**WORK INSTRUCTIONS:**
Can you write out every one of the lines below, character for character, with nothing changed or left out?

**DATA EXCERPTS:**
= = = = =
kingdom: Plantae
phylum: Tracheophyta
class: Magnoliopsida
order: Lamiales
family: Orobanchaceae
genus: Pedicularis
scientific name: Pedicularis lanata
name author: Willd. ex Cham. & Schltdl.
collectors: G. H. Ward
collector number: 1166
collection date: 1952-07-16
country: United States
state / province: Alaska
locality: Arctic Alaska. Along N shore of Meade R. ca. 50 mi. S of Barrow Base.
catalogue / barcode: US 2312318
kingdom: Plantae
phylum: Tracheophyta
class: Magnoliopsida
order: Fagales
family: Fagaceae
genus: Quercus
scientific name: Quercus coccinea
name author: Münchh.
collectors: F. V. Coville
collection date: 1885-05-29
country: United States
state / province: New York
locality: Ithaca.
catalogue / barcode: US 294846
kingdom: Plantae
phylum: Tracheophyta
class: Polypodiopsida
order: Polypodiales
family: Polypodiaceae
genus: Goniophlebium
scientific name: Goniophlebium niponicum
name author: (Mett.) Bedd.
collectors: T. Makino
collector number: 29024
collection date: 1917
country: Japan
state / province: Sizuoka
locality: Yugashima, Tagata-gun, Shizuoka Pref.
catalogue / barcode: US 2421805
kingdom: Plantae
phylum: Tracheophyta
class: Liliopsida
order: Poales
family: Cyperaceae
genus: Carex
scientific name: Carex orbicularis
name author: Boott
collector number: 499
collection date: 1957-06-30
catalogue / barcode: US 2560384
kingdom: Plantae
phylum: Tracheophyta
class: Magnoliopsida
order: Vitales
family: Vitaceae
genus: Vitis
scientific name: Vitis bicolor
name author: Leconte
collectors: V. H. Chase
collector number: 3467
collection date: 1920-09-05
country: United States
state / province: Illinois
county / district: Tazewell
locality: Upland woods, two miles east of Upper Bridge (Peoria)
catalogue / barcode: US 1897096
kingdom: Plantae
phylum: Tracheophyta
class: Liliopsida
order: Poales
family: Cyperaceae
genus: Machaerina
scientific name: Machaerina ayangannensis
= = = = =
**OUTPUT:**
kingdom: Plantae
phylum: Tracheophyta
class: Magnoliopsida
order: Lamiales
family: Orobanchaceae
genus: Pedicularis
scientific name: Pedicularis lanata
name author: Willd. ex Cham. & Schltdl.
collectors: G. H. Ward
collector number: 1166
collection date: 1952-07-16
country: United States
state / province: Alaska
locality: Arctic Alaska. Along N shore of Meade R. ca. 50 mi. S of Barrow Base.
catalogue / barcode: US 2312318
kingdom: Plantae
phylum: Tracheophyta
class: Magnoliopsida
order: Fagales
family: Fagaceae
genus: Quercus
scientific name: Quercus coccinea
name author: Münchh.
collectors: F. V. Coville
collection date: 1885-05-29
country: United States
state / province: New York
locality: Ithaca.
catalogue / barcode: US 294846
kingdom: Plantae
phylum: Tracheophyta
class: Polypodiopsida
order: Polypodiales
family: Polypodiaceae
genus: Goniophlebium
scientific name: Goniophlebium niponicum
name author: (Mett.) Bedd.
collectors: T. Makino
collector number: 29024
collection date: 1917
country: Japan
state / province: Sizuoka
locality: Yugashima, Tagata-gun, Shizuoka Pref.
catalogue / barcode: US 2421805
kingdom: Plantae
phylum: Tracheophyta
class: Liliopsida
order: Poales
family: Cyperaceae
genus: Carex
scientific name: Carex orbicularis
name author: Boott
collector number: 499
collection date: 1957-06-30
catalogue / barcode: US 2560384
kingdom: Plantae
phylum: Tracheophyta
class: Magnoliopsida
order: Vitales
family: Vitaceae
genus: Vitis
scientific name: Vitis bicolor
name author: Leconte
collectors: V. H. Chase
collector number: 3467
collection date: 1920-09-05
country: United States
state / province: Illinois
county / district: Tazewell
locality: Upland woods, two miles east of Upper Bridge (Peoria)
catalogue / barcode: US 1897096
kingdom: Plantae
phylum: Tracheophyta
class: Liliopsida
order: Poales
family: Cyperaceae
genus: Machaerina
scientific name: Machaerina ayangannensis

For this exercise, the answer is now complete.